Потом, помню, мы сидели с Ольгой Ивановной в один из ясных дней поздней московской осени в саду дома Л. Н. Толстого в Хамовниках, и она досказывала мне историю их отношений.
Они вернулись, и они расстались, казалось, навсегда.
«Если ты разлюбил, я тебя не виню. Разве можно за это винить? Из остывшего пепла не вспыхнуть огню, не скрепить обгоревшую нить. Но тебе я забыть никогда не смогу, что ушел ты не в мирном году, а когда был наш город в огне и в снегу и одна я встречала беду».
(Это — ее стихи, написанные тогда.)
«Ты оставил меня в темном доме одну, разрубил наш сердечный союз…»
Они были мужем и женой восемнадцать лет.
Те самые восемнадцать, когда и составился основной фонд коллекции.

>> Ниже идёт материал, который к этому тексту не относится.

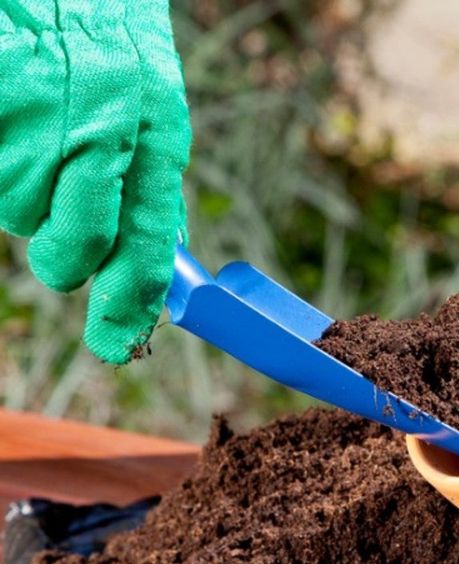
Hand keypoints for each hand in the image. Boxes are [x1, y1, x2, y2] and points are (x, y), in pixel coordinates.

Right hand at [0, 0, 190, 363]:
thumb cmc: (99, 29)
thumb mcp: (148, 98)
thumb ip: (149, 178)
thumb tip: (153, 258)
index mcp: (153, 132)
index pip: (145, 246)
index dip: (126, 304)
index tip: (115, 344)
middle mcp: (98, 130)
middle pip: (73, 244)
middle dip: (65, 251)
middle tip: (60, 219)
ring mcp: (34, 120)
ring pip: (21, 212)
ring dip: (23, 190)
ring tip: (33, 130)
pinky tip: (9, 120)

— Я осталась одна, надо было жить, зарабатывать. До войны я печатала и стенографировала беспрерывно, коллекции нужны были деньги. А в войну бумаги не писали, а жгли, и я не могла найти дела, долго, пока не познакомили меня с Николаем Николаевичем Гусевым, секретарем и биографом Толстого. Это и решило мою судьбу, я стала с ним работать. Десять лет он диктовал мне воспоминания о Льве Николаевиче, материалы к его биографии. Десять лет я жила в атмосфере мыслей и чувств Толстого. Я рассказала Николаю Николаевичу мою историю, он меня успокаивал, утешал. «Человеку, которого вы любили, откроется истина». — «Да не верю я вам», — говорила я. «Вы не мне, вы Льву Николаевичу верьте», — отвечал он серьезно, даже торжественно. Ну вот… Потом раны постепенно уврачевались, я опять вышла замуж — за умного, доброго, талантливого человека, — жила с ним душа в душу… похоронила и опять осталась одна.

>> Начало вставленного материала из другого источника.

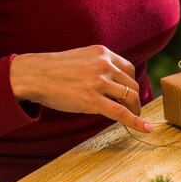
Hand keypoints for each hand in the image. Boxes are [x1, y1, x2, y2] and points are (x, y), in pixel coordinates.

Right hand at [10, 45, 152, 132]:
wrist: (33, 75)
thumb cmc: (56, 70)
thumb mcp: (83, 58)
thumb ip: (101, 66)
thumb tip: (117, 82)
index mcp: (103, 53)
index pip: (129, 69)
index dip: (131, 83)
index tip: (129, 93)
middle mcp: (104, 65)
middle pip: (132, 84)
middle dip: (134, 99)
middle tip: (132, 109)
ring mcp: (99, 82)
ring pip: (130, 98)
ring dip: (134, 109)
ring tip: (132, 116)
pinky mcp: (93, 100)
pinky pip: (122, 113)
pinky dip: (137, 122)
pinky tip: (147, 128)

Когда появился ваш «Дар», я… — это, наверное, странно, непонятно… — я обрадовалась, будто бы не Чайковскому, а мне подарили это. И я ему, Александру Семеновичу, написала: «Вы красиво и мудро закончили вашу собирательскую деятельность». Он мне ответил, я опять написала, он мне опять ответил…
Потом я поехала к нему, он был тогда нездоров и не мог выйти из дома.
Мы не виделись тридцать лет, он сидел на балконе, увидел меня, показал, куда нужно войти…
Я поднялась, он стоял на пороге. Дальше я ничего не помню. Я не помню дальше ничего. Я помню одно — он рыдал…
Об этом, получив на то разрешение Ольги Ивановны, я рассказал в очерке «Время дарить».
Ольга Ивановна написала мне второе письмо. Очерк «Время дарить» потряс ее тем, что она первый раз увидела напечатанными не на машинке, а набранными типографским шрифтом собственные стихи.
Стихи она писала всю жизнь, с далеких гимназических лет, но ни разу не рискнула послать их в редакцию журнала или газеты. И вот они были опубликованы. Я их ввел в очерк не как стихи, а как человеческий документ, раскрывающий духовную жизнь и судьбу. Но все равно, все равно: это были стихи, ее стихи, их читали миллионы людей!.. Для нее это стало исключительным событием. Было ей тогда почти восемьдесят…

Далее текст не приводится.